如上例子，作者对比了PHP与JAVA构造SQL语句时的不同，JAVA用的是prepared statements(当然PHP引入PDO后也是这样，但是int类型还是会出问题)。而PHP直接拼接字符串(natural integration)。

implicit casting 主要涉及到字符串,这种web app中最常见的输入。在代码中常常做出各种诡异的转化。

如使用，extract会根据参数讲数组的键值映射成变量，(这一块没太看清楚,可能就是讲extract这种函数动态向符号表引入变量)。

ANALYSIS

本文主要的贡献是还是一些理论上的形式化分析，没有看到工程上的东西。

步骤：

生成AST

AST: 将PHP解析成抽象语法树(用的PHP5.0.5)，还是以文件为单位的，将文件中无封装的无的语句作为main function, 每一个文件有一个main, 0-N个user-defined function, 分析从main function开始。

建BB，建CFG

分析文件中的每个function的ast。划分BB,本文用的粒度是single entry, single exit sequences of tatements(看到还有以单条statement为粒度的)。然后构建CFG，遇到conditional jumps在CFG edge上label branch predicate。

Simulated using Symbol execution

对每一个基本块，作者使用了动态特性去理解块中的每一条statement对global state of the program所带来的影响，并将这些信息记录成summary。
Reachability analysis

即数据流的可达性分析，建立在构造好summaries的块之上，combine block summaries into a function summary , 此时function summary建立了(即第二层)，每个function summary 描述了pre- and post-conditions of a function
处理calls

在function内做可达性分析时，难免会遇到其他过程的调用，此时需cover。

具体来看：

1. Simulate Basic

在语言建模的基础上，完成转化，生成每个块的summary（BlockSummary）

这个总的算法，输入为一个基本块，初始一个state 用来初始化块中变量状态(x->x0) 。并在循环中迭代更新状态，如果遇到return和exit，则为出口；end block（迭代完成）也为出口，过程间分析时遇到exit也为出口。用每一个基本块的simulate后的state做一个summary, 然后返回这个块的summary。

intra-block simulation的关键问题就是在于如何simulate state，以下讨论simulation process:

## Language：先对语言进行建模

在此作者根据需求，对PHP语言进行建模，形成了一个子集：

变量值类型(Value Type): 字符，布尔，数组，静态无法确认的数据(如形参)
常量值类型(Constant): 字符串，数字，true, false, null
L-val(location value)，这里有variable x, 实参，array
表达式(Expression)：常量表达式，变量表达式，二元操作表达式，一元操作表达式，表达式类型转化。
语句(Statement): 赋值语句(表达式运算)，赋值语句(过程调用) ，返回值语句return, 退出语句exit，包含语句include。

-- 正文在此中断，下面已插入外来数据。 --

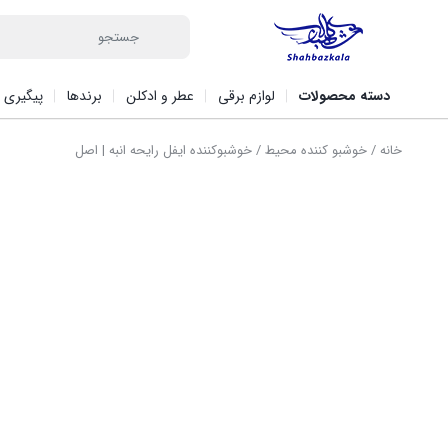
دسته محصولات
لوازم برقی
عطر و ادکلن
برندها
پیگیری 
خانه
/
خوشبو کننده محیط
/ خوشبوکننده ایفل رایحه انبه | اصل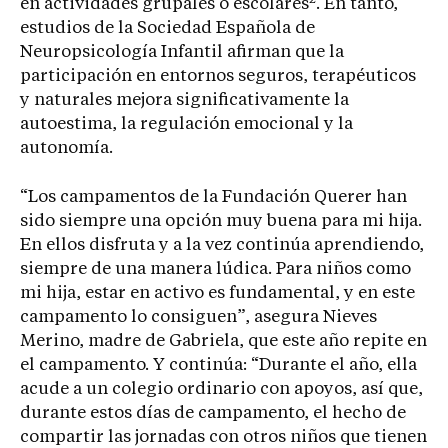
en actividades grupales o escolares
. En tanto,
estudios de la Sociedad Española de
Neuropsicología Infantil afirman que la
participación en entornos seguros, terapéuticos
y naturales mejora significativamente la
autoestima, la regulación emocional y la
autonomía.
“Los campamentos de la Fundación Querer han
sido siempre una opción muy buena para mi hija.
En ellos disfruta y a la vez continúa aprendiendo,
siempre de una manera lúdica. Para niños como
mi hija, estar en activo es fundamental, y en este
campamento lo consiguen”, asegura Nieves
Merino, madre de Gabriela, que este año repite en
el campamento. Y continúa: “Durante el año, ella
acude a un colegio ordinario con apoyos, así que,
durante estos días de campamento, el hecho de
compartir las jornadas con otros niños que tienen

其中提到了，include这种statement是scripting language所特有的(which allows prorammers to dynamically insert code into the program)。

Simulation State(Memory Location -> Value)

Simulation State 是一个映射，此映射: Memory Location->their value representations, 此处的memory location 指的是一个program variable(e.g., x), 或者a hash table accessed via another location（e.g. x[key]).

The simulation state maps memory locations to their value representations

图(a)是完整的表述。这一段就是形成一个Location到value的映射。

在开始分析的时候， Loc会被初始化为一个L0, 组成了simulation的初始状态集合。然后迭代value，这里的value分为三类，具体看图(a)中的value representation部分，可以表示为三类分别是(String, Boolean和Integer)。

String:

String是最基本的类型，也是我们关注的类型。modeling string 的精确程度，直接影响了分析的精确性。

作者认为，modeling concatenation well enables an analysis to better understand information flow in a script. 举例子来说，就像用户输入的GET, POST会拿来拼接SQL语句，SQL查询结果又会拼接到HTML中，这是常见的动态web操作。因此，作者将string values are represented as an ordered concatenation of string segments,.
Boolean:
Integer:

Support track integer constants and binary and unary operations between them. We also support type cast from integers to Boolean and string values.

Locations和L-val转化规则

这里在解释L-val, 首先看模型：

如上面对Lv的规则的定义， var, arg,dim三种(注意当时的文章都不考虑OO)。

看下边这个例子：

1
2
3

$hash = $_POST; //$_POST这个hash table赋给$hash
$key = "user"; //常量赋值
$userid = $hash[$key];

分析这段代码，首先看初始状态

我们让每一个符号指向一个初始状态。然后根据上边的规则定义，根据var的规则处理前两条：

他们都指向了一个unique location。

第三条来用dim的规则定义处理。此时根据横线上方两条条件规则(e是名e'是键)，分别映射到_POST0和['userid']那么他将映射到L[阿尔法]中，即_POST[userid]0。

Exp转化规则

因为脚本语言是一种动态类型，在运行解释器会选择当前运算最适合的规则(弱类型)。那么就带了了类型转化问题。

Statements转化规则

赋值有两种：表达式计算赋值，和过程间调用赋值。先看表达式计算如何被model:

Assignment rule：

resolves the left-hand side into a memory location l. (上式lv=>l)
evaluates the right-hand side into a value v.(上式e=>v)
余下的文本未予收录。